:: Work order ::
Restate all of the material, keeping every line identical to the original.

:: Records for this task ::
* * *

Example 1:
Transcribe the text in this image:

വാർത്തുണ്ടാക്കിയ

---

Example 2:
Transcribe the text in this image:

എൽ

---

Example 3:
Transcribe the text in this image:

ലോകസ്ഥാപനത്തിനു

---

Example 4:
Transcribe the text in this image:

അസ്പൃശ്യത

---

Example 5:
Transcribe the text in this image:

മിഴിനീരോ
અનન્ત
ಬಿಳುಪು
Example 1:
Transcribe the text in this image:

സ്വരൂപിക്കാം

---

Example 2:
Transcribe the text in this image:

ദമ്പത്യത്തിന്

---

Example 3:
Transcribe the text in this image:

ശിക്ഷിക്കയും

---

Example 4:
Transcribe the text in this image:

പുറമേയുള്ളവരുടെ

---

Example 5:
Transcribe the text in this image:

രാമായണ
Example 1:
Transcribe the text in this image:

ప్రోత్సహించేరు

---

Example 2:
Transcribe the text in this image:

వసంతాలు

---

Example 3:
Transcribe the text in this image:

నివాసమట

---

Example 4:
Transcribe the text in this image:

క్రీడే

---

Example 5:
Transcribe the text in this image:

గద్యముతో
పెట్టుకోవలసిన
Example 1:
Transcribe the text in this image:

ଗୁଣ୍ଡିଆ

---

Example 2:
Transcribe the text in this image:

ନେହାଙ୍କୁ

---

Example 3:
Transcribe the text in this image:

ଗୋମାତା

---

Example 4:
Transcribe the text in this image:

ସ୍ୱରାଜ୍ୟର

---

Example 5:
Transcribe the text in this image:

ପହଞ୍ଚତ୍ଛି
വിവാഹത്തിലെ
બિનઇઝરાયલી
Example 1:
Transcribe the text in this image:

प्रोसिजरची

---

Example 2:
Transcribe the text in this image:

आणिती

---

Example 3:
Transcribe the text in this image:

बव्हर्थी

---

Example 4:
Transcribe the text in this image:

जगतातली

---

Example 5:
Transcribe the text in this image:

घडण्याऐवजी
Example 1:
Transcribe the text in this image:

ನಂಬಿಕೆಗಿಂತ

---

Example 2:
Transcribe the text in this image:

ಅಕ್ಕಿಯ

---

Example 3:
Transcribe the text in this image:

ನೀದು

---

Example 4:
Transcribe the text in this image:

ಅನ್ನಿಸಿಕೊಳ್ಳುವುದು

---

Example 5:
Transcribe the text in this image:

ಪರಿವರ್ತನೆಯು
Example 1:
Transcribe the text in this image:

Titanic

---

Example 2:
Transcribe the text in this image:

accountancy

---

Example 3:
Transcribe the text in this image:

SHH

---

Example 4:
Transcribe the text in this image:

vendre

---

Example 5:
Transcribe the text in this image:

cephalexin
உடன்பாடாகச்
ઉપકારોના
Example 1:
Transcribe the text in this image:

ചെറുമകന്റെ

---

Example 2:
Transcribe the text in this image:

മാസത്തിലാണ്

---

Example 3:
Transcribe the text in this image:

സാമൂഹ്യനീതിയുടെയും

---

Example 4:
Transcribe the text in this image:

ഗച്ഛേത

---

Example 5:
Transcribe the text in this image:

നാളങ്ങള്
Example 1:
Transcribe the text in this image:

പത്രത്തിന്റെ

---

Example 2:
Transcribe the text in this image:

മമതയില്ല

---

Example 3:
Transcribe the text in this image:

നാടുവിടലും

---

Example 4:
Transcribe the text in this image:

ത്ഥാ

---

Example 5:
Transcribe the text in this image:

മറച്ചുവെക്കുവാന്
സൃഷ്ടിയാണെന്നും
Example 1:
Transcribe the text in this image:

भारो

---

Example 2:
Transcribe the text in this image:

* * *

:: Task result ::
Example 1:
Transcribe the text in this image:

വാർത്തുണ്ടാക്കിയ

---

Example 2:
Transcribe the text in this image:

എൽ

---

Example 3:
Transcribe the text in this image:

ലോകസ്ഥാപനത്തിനു

---

Example 4:
Transcribe the text in this image:

അസ്പൃശ്യത

---

Example 5:
Transcribe the text in this image:

മിഴിനീരോ
અનન્ત
ಬಿಳುಪು
Example 1:
Transcribe the text in this image:

സ്വരൂപിക്കാം

---

Example 2:
Transcribe the text in this image:

ദമ്പത്യത്തിന്

---

Example 3:
Transcribe the text in this image:

ശിക്ഷിക്കയും

---

Example 4:
Transcribe the text in this image:

പുറമേയുള്ളവരുടെ

---

Example 5:
Transcribe the text in this image:

രാമായണ
Example 1:
Transcribe the text in this image:

ప్రోత్సహించేరు

---

Example 2:
Transcribe the text in this image:

వసంతాలు

---

Example 3:
Transcribe the text in this image:

నివాసమట

---

Example 4:
Transcribe the text in this image:

క్రీడే

---

Example 5:
Transcribe the text in this image:

గద్యముతో
పెట్టుకోవలసిన
Example 1:
Transcribe the text in this image:

ଗୁଣ୍ଡିଆ

---

Example 2:
Transcribe the text in this image:

ନେହାଙ୍କୁ

---

Example 3:
Transcribe the text in this image:

ଗୋମାତା

---

Example 4:
Transcribe the text in this image:

ସ୍ୱରାଜ୍ୟର

---

Example 5:
Transcribe the text in this image:

ପହଞ୍ଚତ୍ଛି
വിവാഹത്തിലെ
બિનઇઝરાયલી
Example 1:
Transcribe the text in this image:

प्रोसिजरची

---

Example 2:
Transcribe the text in this image:

आणिती

---

Example 3:
Transcribe the text in this image:

बव्हर्थी

---

Example 4:
Transcribe the text in this image:

जगतातली

---

Example 5:
Transcribe the text in this image:

घडण्याऐवजी
Example 1:
Transcribe the text in this image:

ನಂಬಿಕೆಗಿಂತ

---

Example 2:
Transcribe the text in this image:

ಅಕ್ಕಿಯ

---

Example 3:
Transcribe the text in this image:

ನೀದು

---

Example 4:
Transcribe the text in this image:

ಅನ್ನಿಸಿಕೊಳ್ಳುವುದು

---

Example 5:
Transcribe the text in this image:

ಪರಿವರ್ತನೆಯು
Example 1:
Transcribe the text in this image:

Titanic

---

Example 2:
Transcribe the text in this image:

accountancy

---

Example 3:
Transcribe the text in this image:

SHH

---

Example 4:
Transcribe the text in this image:

vendre

---

Example 5:
Transcribe the text in this image:

cephalexin
உடன்பாடாகச்
ઉપકારોના
Example 1:
Transcribe the text in this image:

ചെറുമകന്റെ

---

Example 2:
Transcribe the text in this image:

മാസത്തിലാണ്

---

Example 3:
Transcribe the text in this image:

സാമൂഹ്യനീതിയുടെയും

---

Example 4:
Transcribe the text in this image:

ഗച്ഛേത

---

Example 5:
Transcribe the text in this image:

നാളങ്ങള്
Example 1:
Transcribe the text in this image:

പത്രത്തിന്റെ

---

Example 2:
Transcribe the text in this image:

മമതയില്ല

---

Example 3:
Transcribe the text in this image:

നാടുവിടലും

---

Example 4:
Transcribe the text in this image:

ത്ഥാ

---

Example 5:
Transcribe the text in this image:

മറച്ചുവെക്കുവാന്
സൃഷ്ടിയാണെന്നും
Example 1:
Transcribe the text in this image:

भारो

---

Example 2:
Transcribe the text in this image:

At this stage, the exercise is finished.